I really will.’
‘Course you will, Sieur,’ said the gamekeeper, blowing his nose in a revolting handkerchief. ‘Course you will. Maybe you’d like a pistol too?’
We stared. He bent down to yank the empty sack out of Dog’s fangs, and said casually ‘When we were going round the Manor, a few of us just happened to collect up weapons from the dead soldiers. They’re under the dairy floor. Just for when you want them, Sieur, that’s all.’
André’s hands stilled on the scabbard. ‘You think it’ll come to that?’
‘Oh, our army will drive them back, Sieur,’ said M. Gauthier. ‘La Capelle, Le Câtelet, Corbie, we’ll hold them.’
The boy went on looking at him.
‘Ay, Sieur,’ said M. Gauthier. ‘I think in the end it’ll come to that.’
The boy’s eyes seemed to gleam in the darkness. ‘Good,’ he said. ‘Good.’
I didn’t think it was good at all, I didn’t see a bunch of peasants being able to do much against a whole Spanish army no matter what weapons we gave them, but it didn’t seem worth worrying about just then, we’d got armies out there fighting our battles, they weren’t going to need the help of people like us.
The idea of it still made all the difference to André. He forgot all about being miserable when M. Gauthier had gone, he spent ages arranging his possessions carefully round his blanket, his books in a neat pile, the tennis ball in a nest to stop it rolling away, his picture propped up so he could see it all the time, and when he’d finished he stood back and nodded in satisfaction, like that was his home.
Then that evening he got out the foils and said it was time I learned to fence.
For a second I almost stopped breathing. It was something I’d always wanted to do, ever since I’d started watching him all those years ago, but I knew it was only a stupid dream.
I said carefully ‘André, I’m a peasant.’
He studied me with his head on one side, like he was seeing me for the first time. Then he gave a little nod, put down the foils and picked up his cloak instead.
‘Come on,’ he said. ‘There’s something we need to do.’

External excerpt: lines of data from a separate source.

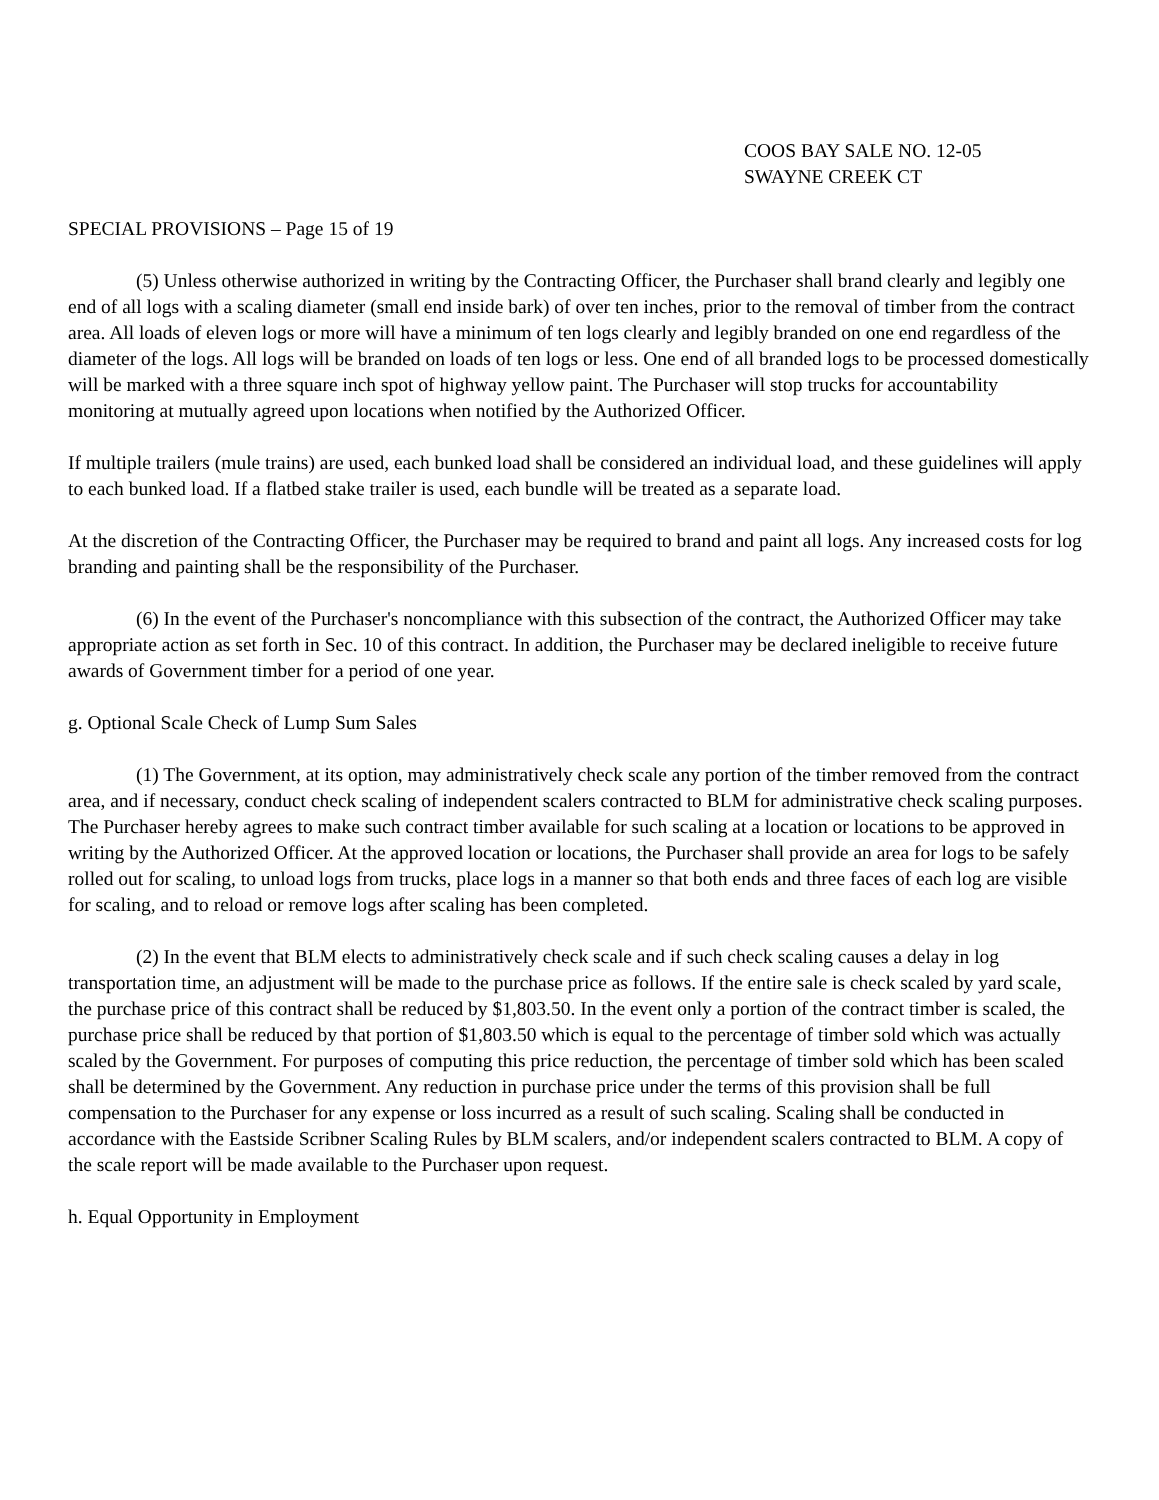COOS BAY SALE NO. 12-05
SWAYNE CREEK CT
SPECIAL PROVISIONS – Page 15 of 19
(5) Unless otherwise authorized in writing by the Contracting Officer, the Purchaser shall brand clearly and legibly one end of all logs with a scaling diameter (small end inside bark) of over ten inches, prior to the removal of timber from the contract area. All loads of eleven logs or more will have a minimum of ten logs clearly and legibly branded on one end regardless of the diameter of the logs. All logs will be branded on loads of ten logs or less. One end of all branded logs to be processed domestically will be marked with a three square inch spot of highway yellow paint. The Purchaser will stop trucks for accountability monitoring at mutually agreed upon locations when notified by the Authorized Officer.
If multiple trailers (mule trains) are used, each bunked load shall be considered an individual load, and these guidelines will apply to each bunked load. If a flatbed stake trailer is used, each bundle will be treated as a separate load.
At the discretion of the Contracting Officer, the Purchaser may be required to brand and paint all logs. Any increased costs for log branding and painting shall be the responsibility of the Purchaser.
(6) In the event of the Purchaser's noncompliance with this subsection of the contract, the Authorized Officer may take appropriate action as set forth in Sec. 10 of this contract. In addition, the Purchaser may be declared ineligible to receive future awards of Government timber for a period of one year.
g. Optional Scale Check of Lump Sum Sales
(1) The Government, at its option, may administratively check scale any portion of the timber removed from the contract area, and if necessary, conduct check scaling of independent scalers contracted to BLM for administrative check scaling purposes. The Purchaser hereby agrees to make such contract timber available for such scaling at a location or locations to be approved in writing by the Authorized Officer. At the approved location or locations, the Purchaser shall provide an area for logs to be safely rolled out for scaling, to unload logs from trucks, place logs in a manner so that both ends and three faces of each log are visible for scaling, and to reload or remove logs after scaling has been completed.
(2) In the event that BLM elects to administratively check scale and if such check scaling causes a delay in log transportation time, an adjustment will be made to the purchase price as follows. If the entire sale is check scaled by yard scale, the purchase price of this contract shall be reduced by $1,803.50. In the event only a portion of the contract timber is scaled, the purchase price shall be reduced by that portion of $1,803.50 which is equal to the percentage of timber sold which was actually scaled by the Government. For purposes of computing this price reduction, the percentage of timber sold which has been scaled shall be determined by the Government. Any reduction in purchase price under the terms of this provision shall be full compensation to the Purchaser for any expense or loss incurred as a result of such scaling. Scaling shall be conducted in accordance with the Eastside Scribner Scaling Rules by BLM scalers, and/or independent scalers contracted to BLM. A copy of the scale report will be made available to the Purchaser upon request.
h. Equal Opportunity in Employment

I was a bit nervous following him, because it wasn’t really dark yet, there might still be soldiers around, but he didn’t head for the Manor, he strode across the paddock towards the Home Farm and led me to the back of the barns where the beehives were. It wasn’t somewhere people liked to hang about in daytime, but it was all quiet now, just a sort of gentle buzzing coming from the skeps like the bees were all snoring peacefully. The boy walked straight past the trestles to the stone wall at the back, bent down and started working away a rock at the bottom, then reached into the hole to drag out a large wooden box. I glimpsed another in the darkness behind.
I knelt down beside him. ‘What are they?’
‘My father hid them here after the last raid.’
He slid off the lid then peeled away the cloth underneath, and I saw a great heap of jewellery glistening softly in the gloom. When he dug inside there was a tinkling sound like coins as well, and the whole pile moved and slithered under his hands. I remembered people saying Mme de Roland wasn’t actually noble, that her father had been a big financier and was worth millions. I tried to think what the box would be worth, then remembered there were two, and my brain just gave up.
The boy handed me a ring with a big stone. I’d never seen one close before, but knew it had to be a diamond. When I tilted it to the sunset it broke into thousands of splinters of coloured light, painting little rainbows over the pale stone of the wall. I made to pass it back, but he shook his head.
‘It’s for you.’
I gaped at him. ‘Why?’
‘Because you saved my life, I suppose. It’s usual.’
He was so matter of fact I found myself believing it, but it felt impossible all the same. I said ‘This was your father’s.’